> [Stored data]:

****

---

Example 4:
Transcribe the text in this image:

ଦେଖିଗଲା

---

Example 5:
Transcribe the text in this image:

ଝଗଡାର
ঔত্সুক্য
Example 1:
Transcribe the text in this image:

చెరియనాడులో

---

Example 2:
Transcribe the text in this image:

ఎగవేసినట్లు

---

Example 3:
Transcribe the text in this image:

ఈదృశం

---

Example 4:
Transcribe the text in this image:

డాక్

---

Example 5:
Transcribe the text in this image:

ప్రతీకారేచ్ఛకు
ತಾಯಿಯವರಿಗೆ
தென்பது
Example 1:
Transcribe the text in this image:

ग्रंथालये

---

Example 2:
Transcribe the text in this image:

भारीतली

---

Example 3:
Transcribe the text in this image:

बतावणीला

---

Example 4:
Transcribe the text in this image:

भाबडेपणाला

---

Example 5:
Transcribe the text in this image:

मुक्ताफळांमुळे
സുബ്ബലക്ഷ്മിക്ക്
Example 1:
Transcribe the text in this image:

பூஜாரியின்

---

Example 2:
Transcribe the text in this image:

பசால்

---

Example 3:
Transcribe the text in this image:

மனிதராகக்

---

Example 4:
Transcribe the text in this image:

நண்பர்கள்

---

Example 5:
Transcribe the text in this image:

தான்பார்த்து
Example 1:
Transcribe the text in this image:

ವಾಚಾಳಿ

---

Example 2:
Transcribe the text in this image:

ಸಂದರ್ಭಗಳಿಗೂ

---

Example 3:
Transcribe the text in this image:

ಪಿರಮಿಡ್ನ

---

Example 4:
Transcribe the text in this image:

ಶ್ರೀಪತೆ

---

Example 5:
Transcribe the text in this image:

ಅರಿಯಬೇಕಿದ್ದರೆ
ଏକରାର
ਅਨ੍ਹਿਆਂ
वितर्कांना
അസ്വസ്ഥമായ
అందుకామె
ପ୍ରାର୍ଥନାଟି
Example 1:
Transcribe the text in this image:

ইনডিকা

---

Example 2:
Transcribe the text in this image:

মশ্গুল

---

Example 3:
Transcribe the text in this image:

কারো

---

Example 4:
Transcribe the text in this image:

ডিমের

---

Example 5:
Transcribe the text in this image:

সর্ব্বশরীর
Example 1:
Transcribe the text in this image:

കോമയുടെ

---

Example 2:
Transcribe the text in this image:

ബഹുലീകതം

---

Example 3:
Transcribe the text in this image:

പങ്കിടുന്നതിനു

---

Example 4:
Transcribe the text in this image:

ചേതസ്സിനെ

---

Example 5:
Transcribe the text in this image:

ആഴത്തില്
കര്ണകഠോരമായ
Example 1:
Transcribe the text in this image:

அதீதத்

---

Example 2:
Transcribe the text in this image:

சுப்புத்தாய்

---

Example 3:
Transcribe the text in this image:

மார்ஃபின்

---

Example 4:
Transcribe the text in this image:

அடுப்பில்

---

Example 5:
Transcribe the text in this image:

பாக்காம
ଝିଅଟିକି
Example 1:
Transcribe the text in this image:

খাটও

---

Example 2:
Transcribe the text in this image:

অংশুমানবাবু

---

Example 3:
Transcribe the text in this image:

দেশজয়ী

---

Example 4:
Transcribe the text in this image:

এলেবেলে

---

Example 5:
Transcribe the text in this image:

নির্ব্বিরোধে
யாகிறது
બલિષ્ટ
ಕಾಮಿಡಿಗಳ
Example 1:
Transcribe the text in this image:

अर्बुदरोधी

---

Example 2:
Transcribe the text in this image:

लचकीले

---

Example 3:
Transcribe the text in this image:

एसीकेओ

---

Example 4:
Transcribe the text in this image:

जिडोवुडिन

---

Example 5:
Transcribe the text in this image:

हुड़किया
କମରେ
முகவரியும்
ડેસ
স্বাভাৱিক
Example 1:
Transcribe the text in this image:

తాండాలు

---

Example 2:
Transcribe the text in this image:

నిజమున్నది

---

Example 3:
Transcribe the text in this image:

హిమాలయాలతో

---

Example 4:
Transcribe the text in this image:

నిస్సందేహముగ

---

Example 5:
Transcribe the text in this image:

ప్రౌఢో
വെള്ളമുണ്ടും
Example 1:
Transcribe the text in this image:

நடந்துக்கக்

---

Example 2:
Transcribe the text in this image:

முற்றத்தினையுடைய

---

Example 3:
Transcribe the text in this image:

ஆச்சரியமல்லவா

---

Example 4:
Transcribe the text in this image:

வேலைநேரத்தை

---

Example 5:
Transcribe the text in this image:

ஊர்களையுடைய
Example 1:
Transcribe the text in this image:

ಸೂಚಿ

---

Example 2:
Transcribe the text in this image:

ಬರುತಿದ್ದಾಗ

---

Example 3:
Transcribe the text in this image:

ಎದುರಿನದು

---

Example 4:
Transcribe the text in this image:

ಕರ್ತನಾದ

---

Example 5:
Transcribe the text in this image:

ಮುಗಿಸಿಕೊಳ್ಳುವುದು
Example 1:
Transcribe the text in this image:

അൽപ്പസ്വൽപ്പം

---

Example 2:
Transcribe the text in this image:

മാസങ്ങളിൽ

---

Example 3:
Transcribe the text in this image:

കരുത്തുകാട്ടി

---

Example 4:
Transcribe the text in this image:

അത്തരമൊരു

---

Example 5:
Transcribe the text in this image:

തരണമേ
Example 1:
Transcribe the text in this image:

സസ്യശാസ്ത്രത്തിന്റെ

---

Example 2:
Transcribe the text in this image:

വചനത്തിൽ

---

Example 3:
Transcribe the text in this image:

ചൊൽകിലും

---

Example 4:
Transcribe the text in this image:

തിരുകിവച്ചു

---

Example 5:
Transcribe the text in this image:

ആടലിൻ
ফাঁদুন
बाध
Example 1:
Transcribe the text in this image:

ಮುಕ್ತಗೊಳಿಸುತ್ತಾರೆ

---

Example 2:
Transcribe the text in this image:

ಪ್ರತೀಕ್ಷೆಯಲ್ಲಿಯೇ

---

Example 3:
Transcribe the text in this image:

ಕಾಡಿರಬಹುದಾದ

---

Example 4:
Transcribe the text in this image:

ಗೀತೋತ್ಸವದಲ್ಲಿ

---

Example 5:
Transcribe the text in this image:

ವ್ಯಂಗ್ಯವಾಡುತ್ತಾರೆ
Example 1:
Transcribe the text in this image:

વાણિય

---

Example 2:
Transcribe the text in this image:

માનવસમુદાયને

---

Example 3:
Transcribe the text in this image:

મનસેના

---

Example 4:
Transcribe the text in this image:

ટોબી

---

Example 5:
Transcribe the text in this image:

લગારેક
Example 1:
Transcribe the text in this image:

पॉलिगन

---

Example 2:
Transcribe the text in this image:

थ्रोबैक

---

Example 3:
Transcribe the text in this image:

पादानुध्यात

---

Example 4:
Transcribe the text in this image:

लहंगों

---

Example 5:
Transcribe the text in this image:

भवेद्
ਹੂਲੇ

****

> [EXERCISE DETAILS]: This exercise calls for repeating every line of the data exactly.

> [RESULT BELOW]:
---

Example 4:
Transcribe the text in this image:

ଦେଖିଗଲା

---

Example 5:
Transcribe the text in this image:

ଝଗଡାର
ঔত্সুক্য
Example 1:
Transcribe the text in this image:

చెరియనాడులో

---

Example 2:
Transcribe the text in this image:

ఎగవేసినట్లు

---

Example 3:
Transcribe the text in this image:

ఈదృశం

---

Example 4:
Transcribe the text in this image:

డాక్

---

Example 5:
Transcribe the text in this image:

ప్రతీకారేచ్ఛకు
ತಾಯಿಯವರಿಗೆ
தென்பது
Example 1:
Transcribe the text in this image:

ग्रंथालये

---

Example 2:
Transcribe the text in this image:

भारीतली

---

Example 3:
Transcribe the text in this image:

बतावणीला

---

Example 4:
Transcribe the text in this image:

भाबडेपणाला

---

Example 5:
Transcribe the text in this image:

मुक्ताफळांमुळे
സുബ്ബലക്ഷ്മിക്ക്
Example 1:
Transcribe the text in this image:

பூஜாரியின்

---

Example 2:
Transcribe the text in this image:

பசால்

---

Example 3:
Transcribe the text in this image:

மனிதராகக்

---

Example 4:
Transcribe the text in this image:

நண்பர்கள்

---

Example 5:
Transcribe the text in this image:

தான்பார்த்து
Example 1:
Transcribe the text in this image:

ವಾಚಾಳಿ

---

Example 2:
Transcribe the text in this image:

ಸಂದರ್ಭಗಳಿಗೂ

---

Example 3:
Transcribe the text in this image:

ಪಿರಮಿಡ್ನ

---

Example 4:
Transcribe the text in this image:

ಶ್ರೀಪತೆ

---

Example 5:
Transcribe the text in this image:

ಅರಿಯಬೇಕಿದ್ದರೆ
ଏକରାର
ਅਨ੍ਹਿਆਂ
वितर्कांना
അസ്വസ്ഥമായ
అందుకామె
ପ୍ରାର୍ଥନାଟି
Example 1:
Transcribe the text in this image:

ইনডিকা

---

Example 2:
Transcribe the text in this image:

মশ্গুল

---

Example 3:
Transcribe the text in this image:

কারো

---

Example 4:
Transcribe the text in this image:

ডিমের

---

Example 5:
Transcribe the text in this image:

সর্ব্বশরীর
Example 1:
Transcribe the text in this image:

കോമയുടെ

---

Example 2:
Transcribe the text in this image:

ബഹുലീകതം

---

Example 3:
Transcribe the text in this image:

പങ്കിടുന്നതിനു

---

Example 4:
Transcribe the text in this image:

ചേതസ്സിനെ

---

Example 5:
Transcribe the text in this image:

ആഴത്തില്
കര്ണകഠോരമായ
Example 1:
Transcribe the text in this image:

அதீதத்

---

Example 2:
Transcribe the text in this image:

சுப்புத்தாய்

---

Example 3:
Transcribe the text in this image:

மார்ஃபின்

---

Example 4:
Transcribe the text in this image:

அடுப்பில்

---

Example 5:
Transcribe the text in this image:

பாக்காம
ଝିଅଟିକି
Example 1:
Transcribe the text in this image:

খাটও

---

Example 2:
Transcribe the text in this image:

অংশুমানবাবু

---

Example 3:
Transcribe the text in this image:

দেশজয়ী

---

Example 4:
Transcribe the text in this image:

এলেবেলে

---

Example 5:
Transcribe the text in this image:

নির্ব্বিরোধে
யாகிறது
બલિષ્ટ
ಕಾಮಿಡಿಗಳ
Example 1:
Transcribe the text in this image:

अर्बुदरोधी

---

Example 2:
Transcribe the text in this image:

लचकीले

---

Example 3:
Transcribe the text in this image:

एसीकेओ

---

Example 4:
Transcribe the text in this image:

जिडोवुडिन

---

Example 5:
Transcribe the text in this image:

हुड़किया
କମରେ
முகவரியும்
ડેસ
স্বাভাৱিক
Example 1:
Transcribe the text in this image:

తాండాలు

---

Example 2:
Transcribe the text in this image:

నిజమున్నది

---

Example 3:
Transcribe the text in this image:

హిమాలయాలతో

---

Example 4:
Transcribe the text in this image:

నిస్సందేహముగ

---

Example 5:
Transcribe the text in this image:

ప్రౌఢో
വെള്ളമുണ്ടും
Example 1:
Transcribe the text in this image:

நடந்துக்கக்

---

Example 2:
Transcribe the text in this image:

முற்றத்தினையுடைய

---

Example 3:
Transcribe the text in this image:

ஆச்சரியமல்லவா

---

Example 4:
Transcribe the text in this image:

வேலைநேரத்தை

---

Example 5:
Transcribe the text in this image:

ஊர்களையுடைய
Example 1:
Transcribe the text in this image:

ಸೂಚಿ

---

Example 2:
Transcribe the text in this image:

ಬರುತಿದ್ದಾಗ

---

Example 3:
Transcribe the text in this image:

ಎದುರಿನದು

---

Example 4:
Transcribe the text in this image:

ಕರ್ತನಾದ

---

Example 5:
Transcribe the text in this image:

ಮುಗಿಸಿಕೊಳ್ಳುವುದು
Example 1:
Transcribe the text in this image:

അൽപ്പസ്വൽപ്പം

---

Example 2:
Transcribe the text in this image:

മാസങ്ങളിൽ

---

Example 3:
Transcribe the text in this image:

കരുത്തുകാട്ടി

---

Example 4:
Transcribe the text in this image:

അത്തരമൊരു

---

Example 5:
Transcribe the text in this image:

തരണമേ
Example 1:
Transcribe the text in this image:

സസ്യശാസ്ത്രത്തിന്റെ

---

Example 2:
Transcribe the text in this image:

വചനത്തിൽ

---

Example 3:
Transcribe the text in this image:

ചൊൽകിലും

---

Example 4:
Transcribe the text in this image:

തിരുകിവച്ചു

---

Example 5:
Transcribe the text in this image:

ആടലിൻ
ফাঁদুন
बाध
Example 1:
Transcribe the text in this image:

ಮುಕ್ತಗೊಳಿಸುತ್ತಾರೆ

---

Example 2:
Transcribe the text in this image:

ಪ್ರತೀಕ್ಷೆಯಲ್ಲಿಯೇ

---

Example 3:
Transcribe the text in this image:

ಕಾಡಿರಬಹುದಾದ

---

Example 4:
Transcribe the text in this image:

ಗೀತೋತ್ಸವದಲ್ಲಿ

---

Example 5:
Transcribe the text in this image:

ವ್ಯಂಗ್ಯವಾಡುತ್ತಾರೆ
Example 1:
Transcribe the text in this image:

વાણિય

---

Example 2:
Transcribe the text in this image:

માનવસમુદાયને

---

Example 3:
Transcribe the text in this image:

મનસેના

---

Example 4:
Transcribe the text in this image:

ટોબી

---

Example 5:
Transcribe the text in this image:

લગારેક
Example 1:
Transcribe the text in this image:

पॉलिगन

---

Example 2:
Transcribe the text in this image:

थ्रोबैक

---

Example 3:
Transcribe the text in this image:

पादानुध्यात

---

Example 4:
Transcribe the text in this image:

लहंगों

---

Example 5:
Transcribe the text in this image:

भवेद्
ਹੂਲੇ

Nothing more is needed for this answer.